Der amerikanische Kabelkonzern Liberty Global, der von John Malone kontrolliert wird, hat einen Bericht über weitere Zukaufpläne im deutschen Kabelmarkt dementiert. Ein Unternehmenssprecher bezeichnete entsprechende Informationen des „Handelsblatt“ als „reine Spekulation“. „Es gibt derzeit keine Pläne für weitere Akquisitionen in Deutschland“, sagte er am 11. Januar der Nachrichtenagentur Reuters.

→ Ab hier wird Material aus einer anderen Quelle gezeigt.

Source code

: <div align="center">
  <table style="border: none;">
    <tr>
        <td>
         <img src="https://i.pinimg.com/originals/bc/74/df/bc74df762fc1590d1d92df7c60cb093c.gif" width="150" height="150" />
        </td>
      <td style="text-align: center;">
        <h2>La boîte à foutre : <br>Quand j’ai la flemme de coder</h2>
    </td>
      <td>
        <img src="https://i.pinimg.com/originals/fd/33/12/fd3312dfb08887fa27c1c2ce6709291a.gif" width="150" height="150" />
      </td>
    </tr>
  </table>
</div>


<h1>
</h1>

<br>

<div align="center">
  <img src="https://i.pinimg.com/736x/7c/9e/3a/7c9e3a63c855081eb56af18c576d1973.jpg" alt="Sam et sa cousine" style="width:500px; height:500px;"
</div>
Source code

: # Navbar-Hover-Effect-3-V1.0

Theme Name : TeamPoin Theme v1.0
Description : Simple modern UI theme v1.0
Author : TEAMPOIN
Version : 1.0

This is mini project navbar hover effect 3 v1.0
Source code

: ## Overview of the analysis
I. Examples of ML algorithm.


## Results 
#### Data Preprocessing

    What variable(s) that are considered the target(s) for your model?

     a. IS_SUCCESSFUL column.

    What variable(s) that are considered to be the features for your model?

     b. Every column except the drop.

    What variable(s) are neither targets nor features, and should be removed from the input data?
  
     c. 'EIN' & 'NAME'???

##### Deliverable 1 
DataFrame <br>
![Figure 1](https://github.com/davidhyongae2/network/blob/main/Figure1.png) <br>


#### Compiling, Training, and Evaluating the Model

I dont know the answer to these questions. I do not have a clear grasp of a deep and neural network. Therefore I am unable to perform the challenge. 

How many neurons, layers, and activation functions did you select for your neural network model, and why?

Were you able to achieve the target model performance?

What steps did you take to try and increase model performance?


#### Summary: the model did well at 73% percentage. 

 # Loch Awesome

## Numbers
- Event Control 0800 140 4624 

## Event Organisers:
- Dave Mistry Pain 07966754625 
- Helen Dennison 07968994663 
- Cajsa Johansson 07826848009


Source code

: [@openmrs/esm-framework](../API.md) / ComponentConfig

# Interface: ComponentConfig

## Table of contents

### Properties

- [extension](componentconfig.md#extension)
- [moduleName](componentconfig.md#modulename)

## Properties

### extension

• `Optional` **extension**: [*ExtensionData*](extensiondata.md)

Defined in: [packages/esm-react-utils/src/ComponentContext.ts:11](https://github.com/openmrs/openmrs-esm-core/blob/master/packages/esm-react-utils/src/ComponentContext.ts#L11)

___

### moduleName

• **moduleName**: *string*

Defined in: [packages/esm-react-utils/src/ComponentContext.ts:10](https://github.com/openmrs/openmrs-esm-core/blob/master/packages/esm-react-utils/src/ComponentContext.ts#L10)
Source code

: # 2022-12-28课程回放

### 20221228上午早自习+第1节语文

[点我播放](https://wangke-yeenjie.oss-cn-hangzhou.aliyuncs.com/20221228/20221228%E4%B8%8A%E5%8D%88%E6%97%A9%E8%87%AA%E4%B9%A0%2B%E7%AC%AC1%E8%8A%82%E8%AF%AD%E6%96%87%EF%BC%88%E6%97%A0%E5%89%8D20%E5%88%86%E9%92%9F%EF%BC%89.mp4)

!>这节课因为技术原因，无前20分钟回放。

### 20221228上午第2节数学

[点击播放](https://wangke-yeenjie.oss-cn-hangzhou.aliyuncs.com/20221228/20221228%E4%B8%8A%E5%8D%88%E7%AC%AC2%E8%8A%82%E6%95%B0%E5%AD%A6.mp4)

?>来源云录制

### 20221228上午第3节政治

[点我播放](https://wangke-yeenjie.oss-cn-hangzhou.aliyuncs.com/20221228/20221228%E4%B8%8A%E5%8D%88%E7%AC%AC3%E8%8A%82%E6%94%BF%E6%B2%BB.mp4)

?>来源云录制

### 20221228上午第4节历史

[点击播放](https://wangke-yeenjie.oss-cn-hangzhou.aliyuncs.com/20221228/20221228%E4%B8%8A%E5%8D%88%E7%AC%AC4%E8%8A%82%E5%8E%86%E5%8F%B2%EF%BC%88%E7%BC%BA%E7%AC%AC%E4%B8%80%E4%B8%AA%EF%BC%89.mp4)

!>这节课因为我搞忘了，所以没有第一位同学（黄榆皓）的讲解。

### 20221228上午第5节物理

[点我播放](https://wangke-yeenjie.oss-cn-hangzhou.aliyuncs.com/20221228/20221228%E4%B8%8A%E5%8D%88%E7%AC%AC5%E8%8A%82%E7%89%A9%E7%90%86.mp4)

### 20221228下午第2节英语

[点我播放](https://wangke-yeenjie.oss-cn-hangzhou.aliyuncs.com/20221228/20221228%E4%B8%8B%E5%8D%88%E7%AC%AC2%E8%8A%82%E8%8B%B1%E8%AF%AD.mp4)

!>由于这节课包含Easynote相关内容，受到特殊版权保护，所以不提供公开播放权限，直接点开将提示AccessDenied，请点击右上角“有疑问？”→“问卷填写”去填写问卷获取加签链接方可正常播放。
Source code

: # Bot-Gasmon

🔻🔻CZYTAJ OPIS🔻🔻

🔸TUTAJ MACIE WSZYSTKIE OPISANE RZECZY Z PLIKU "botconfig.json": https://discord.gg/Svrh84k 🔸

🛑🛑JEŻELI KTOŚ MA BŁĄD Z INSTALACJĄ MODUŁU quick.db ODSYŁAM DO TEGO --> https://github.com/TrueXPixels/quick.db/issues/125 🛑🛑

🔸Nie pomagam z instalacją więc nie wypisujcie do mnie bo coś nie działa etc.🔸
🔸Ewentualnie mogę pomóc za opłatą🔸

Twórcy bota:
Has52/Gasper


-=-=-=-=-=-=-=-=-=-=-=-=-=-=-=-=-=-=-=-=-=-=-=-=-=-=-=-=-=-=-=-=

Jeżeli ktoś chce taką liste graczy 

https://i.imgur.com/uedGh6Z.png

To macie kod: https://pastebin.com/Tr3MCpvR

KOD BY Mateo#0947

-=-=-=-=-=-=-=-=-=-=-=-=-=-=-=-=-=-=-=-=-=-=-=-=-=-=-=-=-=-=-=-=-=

Zuvor hatte das „Handelsblatt“ berichtet, der US-Medienunternehmer John Malone wolle langfristig alle großen deutschen Kabelanbieter übernehmen. Als nächsten Schritt nehme er Kabel Baden-Württemberg (Kabel BW) ins Visier, schreibt die Zeitung am 11. Januar unter Berufung auf das Umfeld von Malones Konzern Liberty Global. Im vergangenen November hatte Malone 3,5 Milliarden Euro für den zweitgrößten deutschen Kabelnetzbetreiber Unitymedia geboten, dem Deal muss noch die Europäische Kommission zustimmen.
Die Unity-Übernahme sei nur der erste Schritt in Malones Deutschland-Plan, heißt es im „Handelsblatt“. Unitymedia ist nur in Nordrhein-Westfalen und Hessen vertreten. Es mache für Malone keinen Sinn, nur in zwei Bundesländern aktiv zu sein, heiße es in der Branche. Die Eigentümer von Kabel Deutschland (KDG) und Kabel BW wollten ohnehin verkaufen. Kabel Baden-Württemberg gehört dem schwedischen Finanzinvestor EQT, KDG dem amerikanischen Private- Equity-Unternehmen Providence. In der Branche werde ein Kaufpreis von rund 1,5 Milliarden Euro genannt. Malone wollte bereits Anfang des Jahrzehnts die Kabelnetze von der Deutschen Telekom übernehmen, die später an verschiedene Anbieter gingen. Er war jedoch Anfang 2002 vom Bundeskartellamt gestoppt worden.